The pace of medical spending for older adults is slowing, and one highly-respected health economist gives much of the credit to the increased use of medications that reduce the risk of heart disease. That is good news, but it largely ignores the growing costs of long-term care and the increasing burden on family caregivers, whose assistance is not included in this analysis.
To put it simply: The increased use of drugs such as statins is improving heart health. Not only will that slow the growth of medical costs for seniors, it may help them live longer. However, it will not keep them healthy forever. They will, in effect, live long enough to suffer from frailty of old age. And that means they will need more personal care that most often is delivered by family members.
To oversimplify: Instead of dying of heart attacks at 60, more of us will live to 85, when we will get dementia. That’s why we need to shift resources from medical care to long-term supports and services.
Less heart disease
In the study published in the February edition of the journal Health Affairs, Harvard University health economist David Cutler and his co-authors calculated that the per beneficiary growth rate of Medicare spending slowed substantially from 1992-2012. Until 2004, program spending per enrollee rose by 3.8 percent annually. From 2005-2012, it grew by only 1.1 percent.
Overall Medicare spending grew much faster, largely because so many more people turned 65 and enrolled in the program. But spending for each beneficiary grew far more slowly than many predicted. By 2012, actual Medicare spending was about $ 3,000 less than forecast.
Cutler and his colleges dug into the data (and made some important adjustments to the available numbers) to try to understand why. This is what they found:
Half of the lower-the-expected spending was due to fewer acute cardiovascular-related medical events, such as strokes, heart attacks, or acute episodes of congestive heart failure. And they attributed half of that savings to greater use of medications that prevent or control conditions such as high blood pressure, high cholesterol, or diabetes.
More use of drugs
Few new drug therapies were developed for these diseases during this period. But consumers used existing drugs more frequently, in part to lower prices and creation of the Medicare Part D drug benefit.
Better heart health means less hospital care, fewer heart surgeries, and less need for post-acute care. Hospital admissions for heart disease are off by 56 percent since 1999, and admissions for strokes declined by 41 percent, the study reports.
And, the authors’ add, there is more opportunity to improve heart health and save money. Only 55-60 percent of American are controlling their risk factors for cardiovascular disease.

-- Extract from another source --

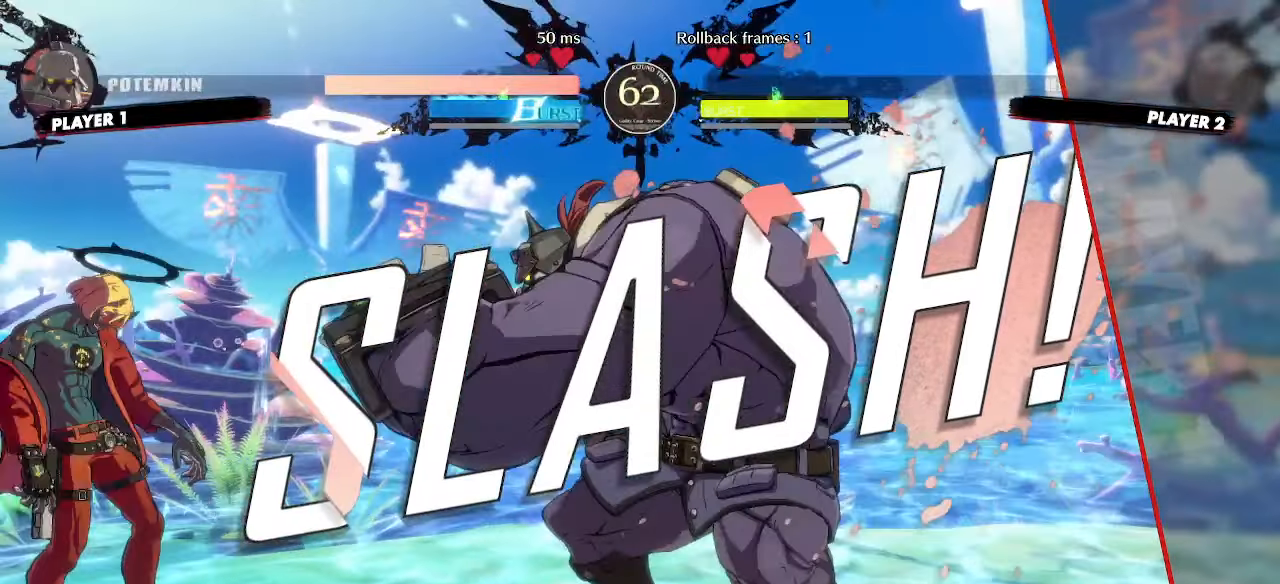
{"dt_ms": 500, "buttons": [], "events": []}
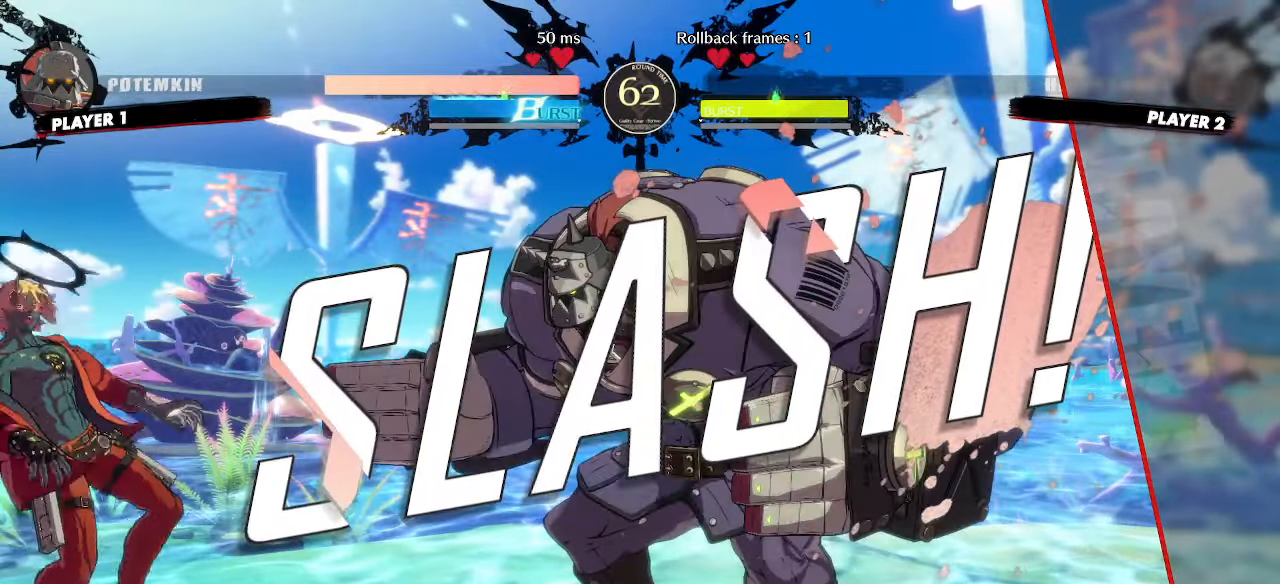
{"dt_ms": 500, "buttons": [], "events": []}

While the news on the health cost side is positive, there is another side to the story. Cutler and colleagues looked at a broad definition of medical spending that mimics the government’s National Health Expenditure Accounts. But personal health spending generally excludes long-term care services and supports. And it entirely ignores personal care provided by family members.
And that’s where matters get interesting. Widespread use of medications to prevent heart attacks or strokes keeps us healthier for longer. But it doesn’t make us immortal or immune from the frailty of old age.
A growing challenge
We will live longer in old age, and indeed life expectancy among older adults in the US continues to increase (though it has reversed a bit in the past few years for those under 65). Longer lives, however, make more of us susceptible to chronic conditions of very old age such as Alzheimer’s disease and some other dementias, pulmonary disease, and severe arthritis. It even is true with heart failure. Medications can reduce repeated hospitalizations for the disease but they won’t prevent it from slowly and inexorably sapping a senior’s strength.
We are left then, with a growing challenge. Medical costs for those with chronic conditions and functional or cognitive limitations are two- to three-times higher than for those with chronic conditions alone. Cutler and colleagues attempt to adjust their data for demographic changes but because they looked backward to 2012, they did not capture the coming explosion in the population of those 80 and older—when those limitations are most common.
We are left with a classic good news/bad news story. For example, some dementias, such as stroke-related or vascular dementia, may also become less common as medications prevent the underlying conditions. But Alzheimer’s may become more common as more of us live to a very old age.
While Cutler and his colleagues didn’t put it this way, their research strengthens the argument that the US needs to shift resources from medical care to long-term supports and services.